Conditions for Inverse Function Theorem Suppose I have some function $f$: $\mathbb{R}_+\rightarrow\mathbb{R}_+$ that is bijective, continuous and strictly increasing.   Moreover, it is (at least) twice continuously differentiable everywhere. Since $f$ is bijective, its inverse $f^{-1}$ exists. What conditions need to be satisfied so that $f^{-1}$  is also (at least) twice continuously differentiable everywhere?

From wikipedia's Inverse FT article: when $f$ is a continuously differentiable function with nonzero derivative at the point $a$, then $f^{-1}$ is continuously differentiable.  Given that $f$ in my case is strictly increasing $\implies$ $f'>0$ this condition seems satisfied for all $a \in \mathbb{R}_+$.

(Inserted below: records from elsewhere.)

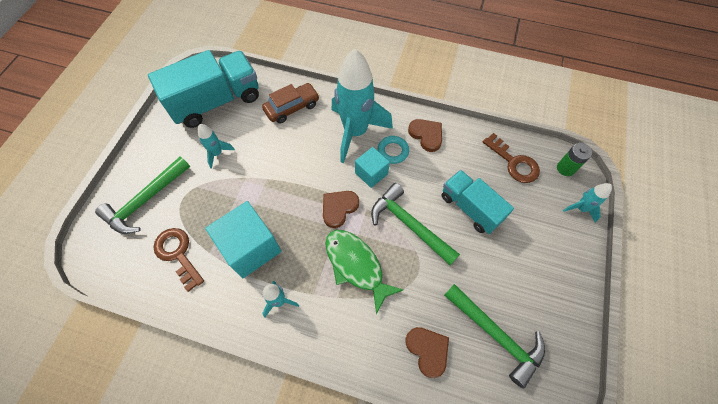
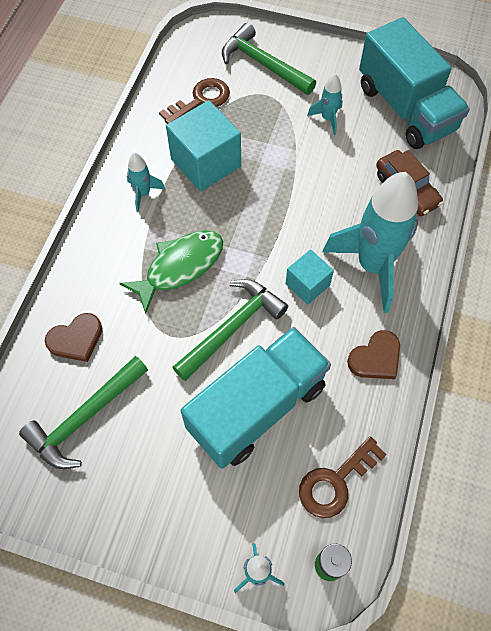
camera: 90 degrees right, 0 degrees up
(339, 208) = (255, 248): brown heart -> none
(393, 151) = (344, 312): turquoise ring -> none
(470, 208) = (257, 407): turquoise truck -> turquoise truck, size x1.58

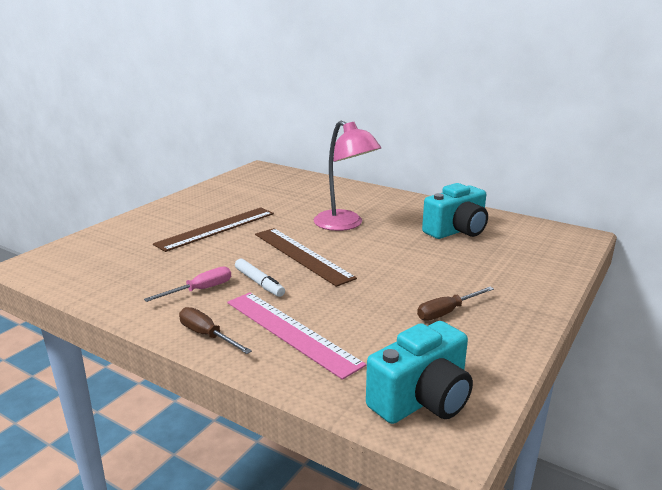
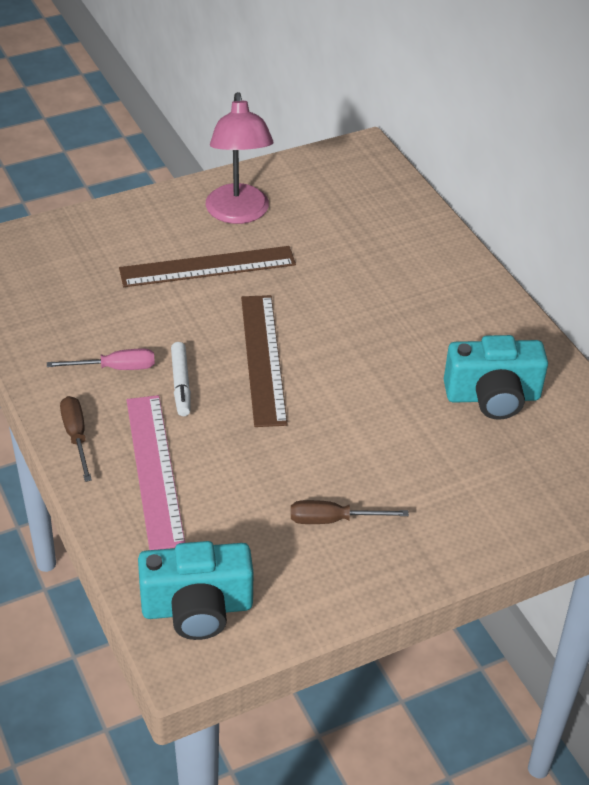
camera: 30 degrees right, 20 degrees up
(345, 225) = (363, 324): pink lamp -> pink lamp (238, 214)

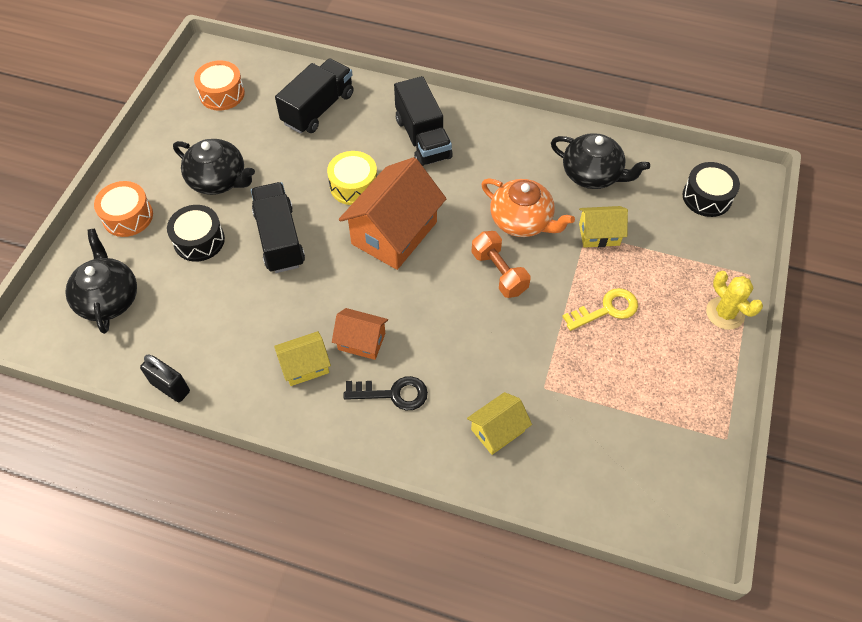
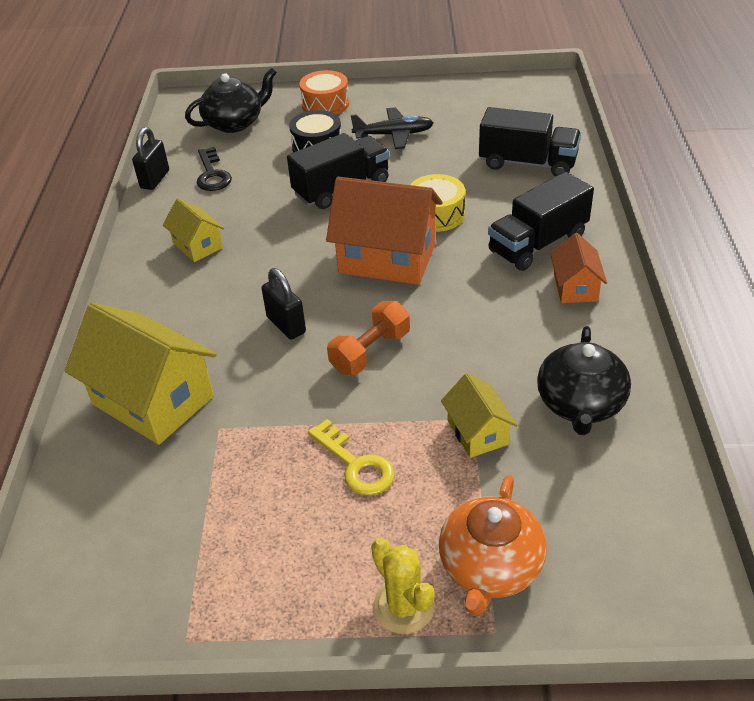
camera: 75 degrees right, 15 degrees down
(218, 180) = (394, 135): black teapot -> black plane
(222, 94) = (503, 104): orange drum -> none
(361, 341) = (237, 273): orange house -> orange house (575, 287)
(393, 394) = (180, 310): black key -> black key (212, 174)
(445, 320) = (286, 325): none -> black padlock
(497, 430) = (153, 400): yellow house -> yellow house, size x1.91
(522, 221) = (459, 354): orange teapot -> orange teapot (490, 567)
(707, 197) = (622, 548): black drum -> none
(725, 313) = (404, 606): yellow cactus -> yellow cactus turned 75 degrees counterclockwise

Counterexamples in comments assume that $f'(x)=0$ at some $a$, but this is ruled out by the assumption that $f'(x)>0$.
 A: The condition is exactly that $f'(x)$ is nonzero (or equivalently, positive) for all $x$.  Indeed, if $f^{-1}$ is differentiable everywhere, then differentiating the identity $f^{-1}(f(x))=x$ gives $(f^{-1})'(f(x))f'(x)=1$ so $f'(x)$ can never be zero.
Conversely, if $y=f(x)$ and $f'(x)\neq 0$, then $f^{-1}$ is differentiable at $y$ with $(f^{-1})'(y)=1/f'(x)$ (indeed, you can prove this directly from the definition, and the difference quotients to compute $(f^{-1})'(y)$ are the reciprocals of the difference quotients for $f'(x)$).  So if $f'$ is always nonzero, then $f^{-1}$ is differentiable everywhere with $(f^{-1})'(y)=1/f'(f^{-1}(y))$.  If $f$ is twice continuously differentiable, we can then differentiate $(f^{-1})'$ by the chain rule to find that $f^{-1}$ is twice continuously differentiable.

Note, however, that merely assuming $f$ is differentiable and strictly increasing does not imply $f'$ is positive everywhere.  For instance, consider $f(x)=x^3$, which is strictly increasing and infinitely differentiable but $f'(0)=0$ and $f^{-1}(x)=\sqrt[3]{x}$ is not differentiable at $0$.